• [Work instructions]:
Some lines below hold "медиа". Pick them out and copy them.

Stored entries
-- Opening Marker --
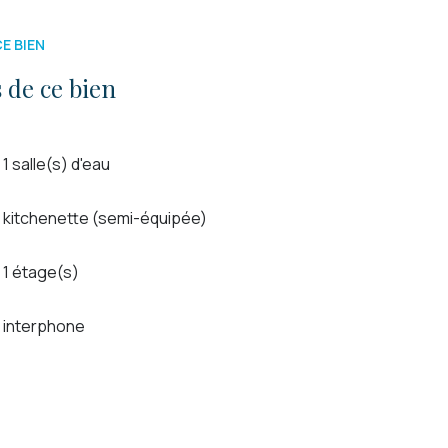
E BIEN
 de ce bien
1 salle(s) d'eau
kitchenette (semi-équipée)
1 étage(s)
interphone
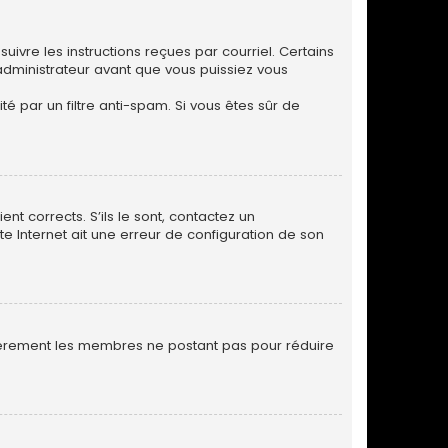
uivre les instructions reçues par courriel. Certains
dministrateur avant que vous puissiez vous
.
té par un filtre anti-spam. Si vous êtes sûr de
nt corrects. S’ils le sont, contactez un
te Internet ait une erreur de configuration de son
ulièrement les membres ne postant pas pour réduire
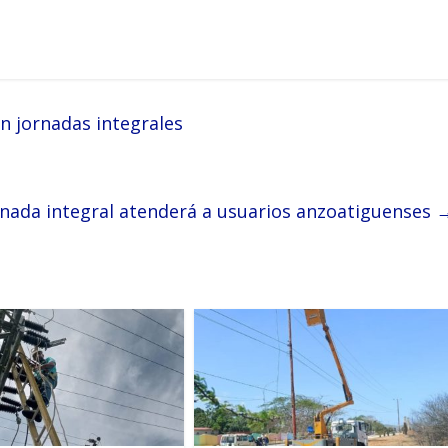
n jornadas integrales
rnada integral atenderá a usuarios anzoatiguenses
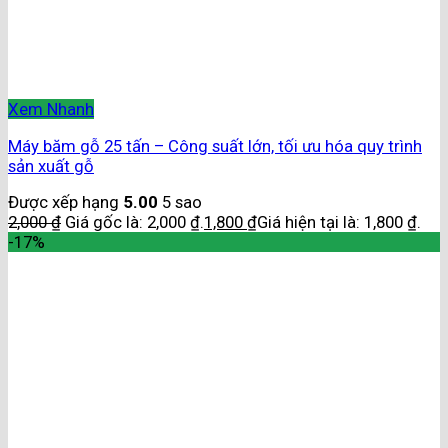
Xem Nhanh
Máy băm gỗ 25 tấn – Công suất lớn, tối ưu hóa quy trình
sản xuất gỗ
Được xếp hạng
5.00
5 sao
2,000
₫
Giá gốc là: 2,000 ₫.
1,800
₫
Giá hiện tại là: 1,800 ₫.
-17%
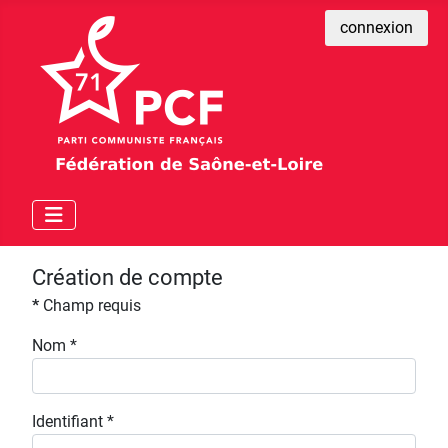
connexion
Création de compte
*
Champ requis
Nom
*
Identifiant
*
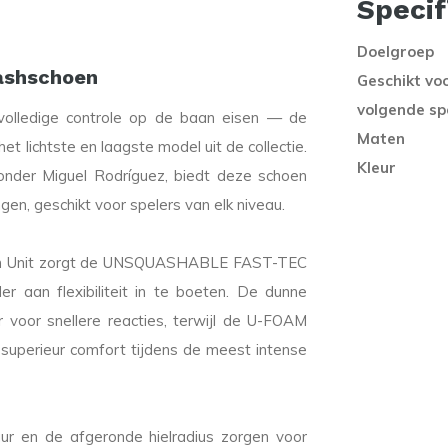
Specif
Doelgroep
ashschoen
Geschikt vo
volgende sp
 volledige controle op de baan eisen — de
Maten
chtste en laagste model uit de collectie.
Kleur
onder Miguel Rodríguez, biedt deze schoen
ngen, geschikt voor spelers van elk niveau.
sion Unit zorgt de UNSQUASHABLE FAST-TEC
r aan flexibiliteit in te boeten. De dunne
 voor snellere reacties, terwijl de U-FOAM
superieur comfort tijdens de meest intense
r en de afgeronde hielradius zorgen voor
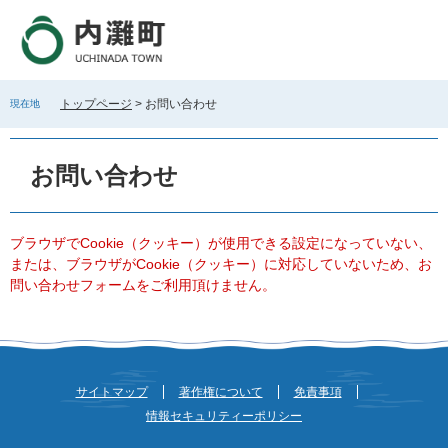
ペ
メ
ー
ニ
ジ
ュ
の
ー
先
を
トップページ
>
お問い合わせ
現在地
頭
飛
で
ば
本
す
し
文
お問い合わせ
。
て
本
文
へ
ブラウザでCookie（クッキー）が使用できる設定になっていない、
または、ブラウザがCookie（クッキー）に対応していないため、お
問い合わせフォームをご利用頂けません。
サイトマップ
著作権について
免責事項
情報セキュリティーポリシー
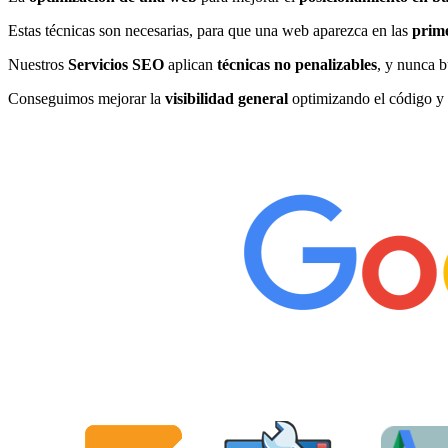
Estas técnicas son necesarias, para que una web aparezca en las
prime
Nuestros
Servicios SEO
aplican
técnicas no penalizables
, y nunca b
Conseguimos mejorar la
visibilidad general
optimizando el código y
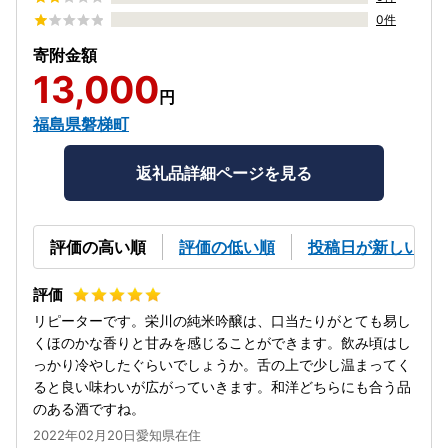
0件
寄附金額
13,000
円
福島県磐梯町
返礼品詳細ページを見る
評価の高い順
評価の低い順
投稿日が新しい順
リピーターです。栄川の純米吟醸は、口当たりがとても易し
くほのかな香りと甘みを感じることができます。飲み頃はし
っかり冷やしたぐらいでしょうか。舌の上で少し温まってく
ると良い味わいが広がっていきます。和洋どちらにも合う品
のある酒ですね。
2022年02月20日愛知県在住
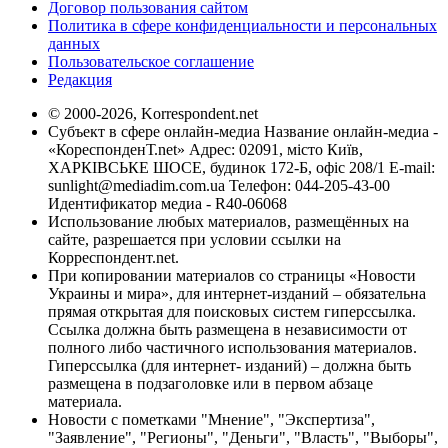
Договор пользования сайтом
Политика в сфере конфиденциальности и персональных
данных
Пользовательское соглашение
Редакция
© 2000-2026, Korrespondent.net
Субъект в сфере онлайн-медиа Название онлайн-медиа -
«КореспонденТ.net» Адрес: 02091, місто Київ,
ХАРКІВСЬКЕ ШОСЕ, будинок 172-Б, офіс 208/1 E-mail:
sunlight@mediadim.com.ua
Телефон: 044-205-43-00
Идентификатор медиа - R40-06068
Использование любых материалов, размещённых на
сайте, разрешается при условии ссылки на
Корреспондент.net.
При копировании материалов со страницы «Новости
Украины и мира», для интернет-изданий – обязательна
прямая открытая для поисковых систем гиперссылка.
Ссылка должна быть размещена в независимости от
полного либо частичного использования материалов.
Гиперссылка (для интернет- изданий) – должна быть
размещена в подзаголовке или в первом абзаце
материала.
Новости с пометками "Мнение", "Экспертиза",
"Заявление", "Регионы", "Деньги", "Власть", "Выборы",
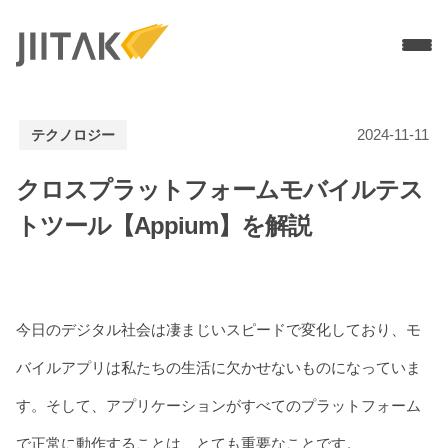
Services
2024-11-11
テクノロジー
ソリューションデザイン
MVP開発
PMF／グロース支援
クロスプラットフォームモバイルテス
UI / UXデザイン
モバイルアプリ開発
トツール【Appium】を解説
WEBアプリ開発
Branch導入支援
3Dブランドサイト制作
Technologies
Flutter開発
今日のデジタル社会は凄まじいスピードで変化しており、モ
Node.js
React
バイルアプリは私たちの生活に欠かせないものになっていま
Work
す。そして、アプリケーションがすべてのプラットフォーム
Company
Recruit
で正常に動作することは、とても重要なことです。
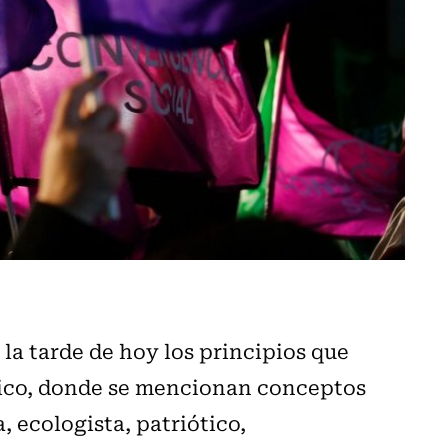
la tarde de hoy los principios que
nico, donde se mencionan conceptos
, ecologista, patriótico,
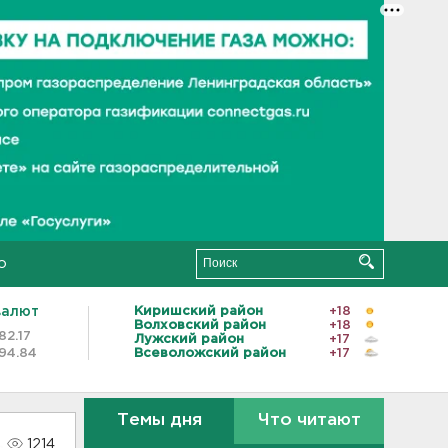
о
валют
Киришский район
+18
Волховский район
+18
82.17
Лужский район
+17
94.84
Всеволожский район
+17
Темы дня
Что читают
1214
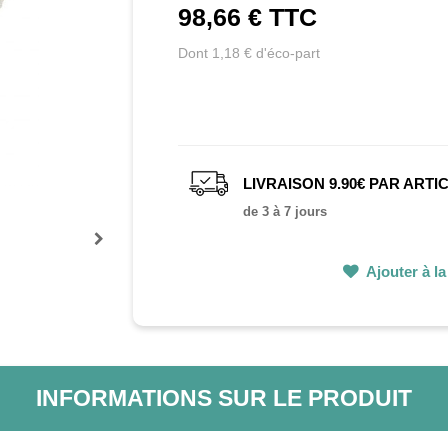
98,66 €
TTC
Dont 1,18 € d'éco-part
LIVRAISON 9.90€ PAR ARTI
de 3 à 7 jours
Prochain
Ajouter à la 
INFORMATIONS SUR LE PRODUIT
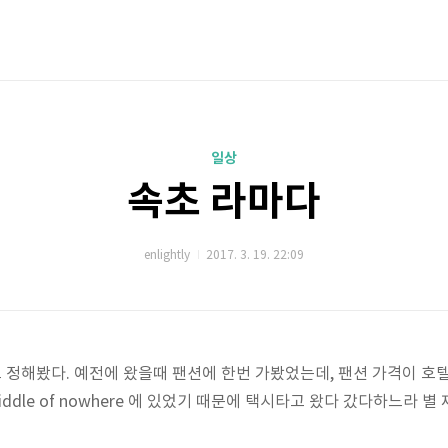
일상
속초 라마다
enlightly
2017. 3. 19. 22:09
정해봤다. 예전에 왔을때 팬션에 한번 가봤었는데, 팬션 가격이 호
ddle of nowhere 에 있었기 때문에 택시타고 왔다 갔다하느라 별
-- Closing Marker --
• [Output of the exercise]:
Субъект в сфере онлайн-медиа Название онлайн-медиа -
Идентификатор медиа - R40-06068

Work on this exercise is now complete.